Ritual cubano. Trilogia Teatral
Jorge Henrique Caballero era um dos alunos negros em seu curso de estudo. Se a memória não falha, ele se lembra de sete durante esses anos na universidade. Por isso e por tantos motivos ligados às suas raízes, na sua carreira profissional defende questões associadas à racialidade e à identidade nacional. O Projeto Ritual Cubano. A Trilogia Teatral surgiu dessas preocupações de Caballero e acrescentou o diretor de teatro Eimil e um grupo de criadores dispostos a pensar a partir da arte e encontrá-lo novamente passado que corre nas veias da nação cubana.

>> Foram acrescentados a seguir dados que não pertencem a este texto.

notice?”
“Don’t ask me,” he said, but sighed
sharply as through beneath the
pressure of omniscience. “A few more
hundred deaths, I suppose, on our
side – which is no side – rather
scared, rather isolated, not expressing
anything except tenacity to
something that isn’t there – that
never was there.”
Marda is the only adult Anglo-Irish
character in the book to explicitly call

Rituais, luta, sangue, cubanidade, cantos afro-cubanos, história, combinam-se com uma maestria soberba e, nas palavras de Alfredo Felipe, avisam de antemão ao espectador: “Não pense, por favor, nenhuma homenagem vã, ou na causa simples e solidária da cor (…)”. Segundo seu idealizador, é um novo tipo de iniciativa que se torna uma plataforma de pesquisa e um espaço para criar e trocar. Cada mostra fala da compreensão e diálogo entre os cubanos, cada trabalho passa por um estudo dos rituais afro-cubanos ou daqueles que sobrevivem e estão ligados ao ser social, detalhou.
O boxeador cubano Kid Chocolate foi a gênese do projeto ainda sem nome e em teste, com o norte das professoras Flora Lawten e Raquel Carrió quando Caballero trabalhou no Grupo de teatro Buendía.
A estreia da encenação Programa de Residência Artística para Jovens da América Latina e Haiti realizado no México e, posteriormente, a apresentação nos Estados Unidos e Cuba trouxe elogios para o ator que reencarnou o famoso boxeador e dominou com sua autêntica maestria a euforia, o medo, o sucesso, emoções.
Depois veio a história do violinista Brindis de Salas, outro sertanejo e negro que brilhou em uma sociedade escravista, foi instrumentista oficial na corte do alemão Kaiser Guilherme II, obteve vários títulos nobres e se tornou o primeiro cubano a jogar no Scala de Milão.
Há poucos dias, Caballero ele fez isso de novo. Vozes de 1912 estrearam na Casona de Línea de La Habana, uma leitura dramatizada que evoca as vítimas do massacre dos membros do Partido Independente de Cor em Cuba do século 20.
O espetáculo, entendia seu autor, tem como eixo o conflito endorracial e suas várias posições. Quem a vê, garantiu a professora Ziura Rodríguez, assiste a um encontro com raízes e antepassados cubanos numa obra de arte comovente.
A fala se move, invoca o “trabalho costumeiro de poder compreender, fazer”. E é isso, o não deixar indiferente e mexer as sensibilidades são ingredientes vitais na roteiro de Jorge Henrique.
“Preciso criar para respirar. Acima de dificuldades e deficiências, fazer é a palavra de ordem”.